Email: Talkchildcare@gov.wales

The Welsh Government’s Data Protection Officer can be contacted at:

Welsh Government
Cathays Park
Cardiff
CF10 3NQ

Email: DataProtectionOfficer@gov.wales.

We explain on our website how the Freedom of Information Act and data protection law interact. More information on requesting information from the Welsh Government.

Explanatory note

The SAIL Databank is a databank of anonymised data about the population of Wales, which is internationally recognised for the robust secure storage and use of anonymised person-based data for research to improve health, well-being and services. Respondents are able to opt out of having their answers linked. More information about linking and matching data on Gov.Wales (external website).

Annex 1

Which data does Welsh Government have access to?
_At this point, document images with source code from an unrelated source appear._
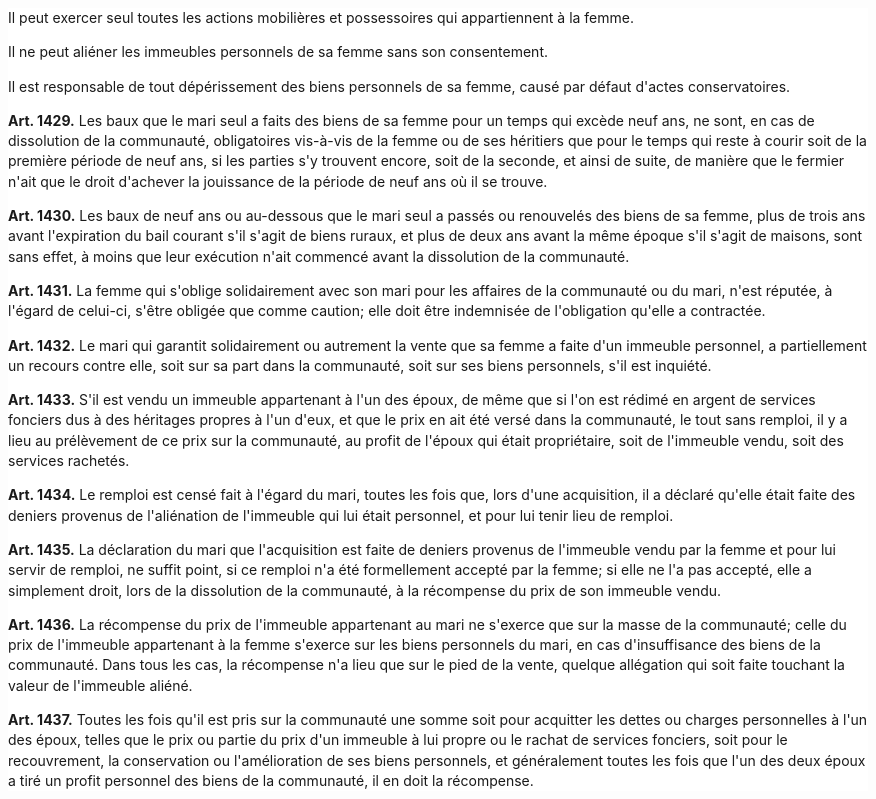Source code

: Il peut exercer seul toutes les actions mobilières et possessoires qui appartiennent à la femme.

Il ne peut aliéner les immeubles personnels de sa femme sans son consentement.

Il est responsable de tout dépérissement des biens personnels de sa femme, causé par défaut d'actes conservatoires.


**Art. 1429.** Les baux que le mari seul a faits des biens de sa femme pour un temps qui excède neuf ans, ne sont, en cas de dissolution de la communauté, obligatoires vis-à-vis de la femme ou de ses héritiers que pour le temps qui reste à courir soit de la première période de neuf ans, si les parties s'y trouvent encore, soit de la seconde, et ainsi de suite, de manière que le fermier n'ait que le droit d'achever la jouissance de la période de neuf ans où il se trouve.


**Art. 1430.** Les baux de neuf ans ou au-dessous que le mari seul a passés ou renouvelés des biens de sa femme, plus de trois ans avant l'expiration du bail courant s'il s'agit de biens ruraux, et plus de deux ans avant la même époque s'il s'agit de maisons, sont sans effet, à moins que leur exécution n'ait commencé avant la dissolution de la communauté.


**Art. 1431.** La femme qui s'oblige solidairement avec son mari pour les affaires de la communauté ou du mari, n'est réputée, à l'égard de celui-ci, s'être obligée que comme caution; elle doit être indemnisée de l'obligation qu'elle a contractée.


**Art. 1432.** Le mari qui garantit solidairement ou autrement la vente que sa femme a faite d'un immeuble personnel, a partiellement un recours contre elle, soit sur sa part dans la communauté, soit sur ses biens personnels, s'il est inquiété.


**Art. 1433.** S'il est vendu un immeuble appartenant à l'un des époux, de même que si l'on est rédimé en argent de services fonciers dus à des héritages propres à l'un d'eux, et que le prix en ait été versé dans la communauté, le tout sans remploi, il y a lieu au prélèvement de ce prix sur la communauté, au profit de l'époux qui était propriétaire, soit de l'immeuble vendu, soit des services rachetés.


**Art. 1434.** Le remploi est censé fait à l'égard du mari, toutes les fois que, lors d'une acquisition, il a déclaré qu'elle était faite des deniers provenus de l'aliénation de l'immeuble qui lui était personnel, et pour lui tenir lieu de remploi.


**Art. 1435.** La déclaration du mari que l'acquisition est faite de deniers provenus de l'immeuble vendu par la femme et pour lui servir de remploi, ne suffit point, si ce remploi n'a été formellement accepté par la femme; si elle ne l'a pas accepté, elle a simplement droit, lors de la dissolution de la communauté, à la récompense du prix de son immeuble vendu.


**Art. 1436.** La récompense du prix de l'immeuble appartenant au mari ne s'exerce que sur la masse de la communauté; celle du prix de l'immeuble appartenant à la femme s'exerce sur les biens personnels du mari, en cas d'insuffisance des biens de la communauté. Dans tous les cas, la récompense n'a lieu que sur le pied de la vente, quelque allégation qui soit faite touchant la valeur de l'immeuble aliéné.


**Art. 1437.** Toutes les fois qu'il est pris sur la communauté une somme soit pour acquitter les dettes ou charges personnelles à l'un des époux, telles que le prix ou partie du prix d'un immeuble à lui propre ou le rachat de services fonciers, soit pour le recouvrement, la conservation ou l'amélioration de ses biens personnels, et généralement toutes les fois que l'un des deux époux a tiré un profit personnel des biens de la communauté, il en doit la récompense.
Parents of children taking up the childcare offer- Eligibility checking 

Local authorities ask for details of you, as either the parent or carer of such child, or children and the children receiving services under the childcare offer to check your eligibility to receive the offer against eligibility criteria as set by the Welsh Government. This includes:

Your working hours and wage

This information is also passed to Welsh Government by the Local authority anonymously, which means this data will not include your name or that of your child.

The date of birth of the child you are applying to receive the childcare offer for

This information is also passed to Welsh Government by the Local authority anonymously, which means this data will not include your name or that of your child.

Your address

Your postcode is passed to Welsh Government by the Local authority anonymously, which means this data will not include your name or that of your child.
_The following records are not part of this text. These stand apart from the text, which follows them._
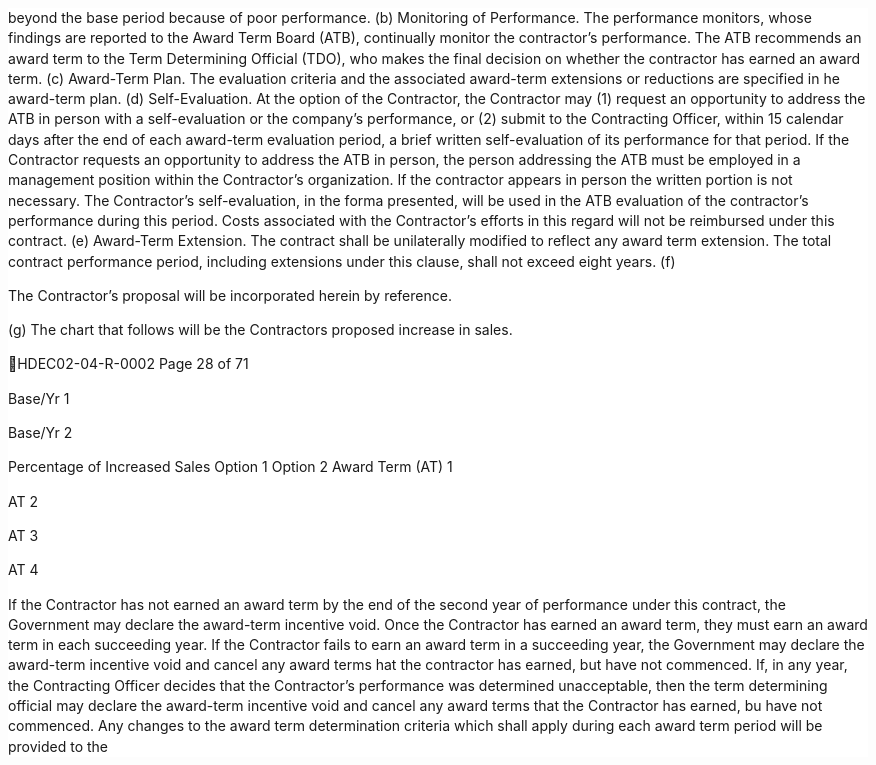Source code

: beyond the base period because of poor performance.
(b) Monitoring of Performance. The performance monitors, whose findings are reported to the Award Term Board
(ATB), continually monitor the contractor’s performance. The ATB recommends an award term to the Term
Determining Official (TDO), who makes the final decision on whether the contractor has earned an award term.
(c) Award-Term Plan. The evaluation criteria and the associated award-term extensions or reductions are specified in
he award-term plan.
(d) Self-Evaluation. At the option of the Contractor, the Contractor may (1) request an opportunity to address the
ATB in person with a self-evaluation or the company’s performance, or (2) submit to the Contracting Officer,
within 15 calendar days after the end of each award-term evaluation period, a brief written self-evaluation of its
performance for that period. If the Contractor requests an opportunity to address the ATB in person, the person
addressing the ATB must be employed in a management position within the Contractor’s organization. If the
contractor appears in person the written portion is not necessary. The Contractor’s self-evaluation, in the forma
presented, will be used in the ATB evaluation of the contractor’s performance during this period. Costs
associated with the Contractor’s efforts in this regard will not be reimbursed under this contract.
(e) Award-Term Extension. The contract shall be unilaterally modified to reflect any award term extension.
The total contract performance period, including extensions under this clause, shall not exceed eight years.
(f)

The Contractor’s proposal will be incorporated herein by reference.

(g) The chart that follows will be the Contractors proposed increase in sales.

HDEC02-04-R-0002
Page 28 of 71

Base/Yr 1

Base/Yr 2

Percentage of Increased Sales
Option 1 Option 2 Award Term
(AT) 1

AT 2

AT 3

AT 4

If the Contractor has not earned an award term by the end of the second year of performance under this contract, the Government
may declare the award-term incentive void.
Once the Contractor has earned an award term, they must earn an award term in each succeeding year. If the Contractor fails to
earn an award term in a succeeding year, the Government may declare the award-term incentive void and cancel any award terms
hat the contractor has earned, but have not commenced.
If, in any year, the Contracting Officer decides that the Contractor’s performance was determined unacceptable, then the term
determining official may declare the award-term incentive void and cancel any award terms that the Contractor has earned, bu
have not commenced.
Any changes to the award term determination criteria which shall apply during each award term period will be provided to the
Information about benefits you are claiming that may entitle you to the childcare offer

This is not passed to the Welsh Government.

Parents / Carers of, and children taking up the childcare offer

Local authorities provide details of you, as either the parent or carer of such child, or children and the children receiving services under the childcare offer from them to Welsh Government, and this includes:

Data about your child and you as the parent(s)/carer(s):
  • Gender
  • Date of Birth
  • Postcode
  • Local authority
  • Ethnicity
  • Whether your child has a special educational need (SEN)
  • Your salary information
  • Your average weekly hours worked
  • Whether you accessed any Flying Start services – no information on what services collected
Basic details of the services provided to you and your child prior to taking up the childcare offer:
  • Your rating of affordability of childcare prior to taking up the childcare offer
  • Your monthly average spend on childcare prior to taking up the childcare offer
  • The number of hours of paid childcare you used on average each week prior to taking up the offer
  • The number of hours of unpaid childcare you used on average each week prior to taking up the offer
Basic details of the services provided to you and your child in taking up the childcare offer:
  • The number of hours you have applied for the child under the childcare offer
  • The number of hours your child attends the hours booked under the childcare offer
  • The language provision of the childcare your child is accessing
  • Your preference of language provision for your child to access the offer
  • Your child’s attendance at Foundation Phase Nursery Provision
  • The Care Inspectorate Wales (CIW) register number of the childcare provider(s) you are accessing the childcare offer at

Annex 2

Childcare providers delivering services under the childcare offer

Local authorities provide details of you as a provider delivering services under the childcare offer to Welsh Government, and this includes:

  • Your contact details including – name, telephone number, email address and postal address and Care Inspectorate Wales (CIW) registration number
  • The language provision of your setting as self-declared to the local authorities and to Care Inspectorate Wales (CIW)
  • The number of hours that each child receiving the childcare offer in your setting have booked with you and how many hours they have actually attended

Any additional costs which parents have incurred through taking up the offer at your setting including; food costs, travel costs, and any additional hours they take up at your setting on top of the childcare offer.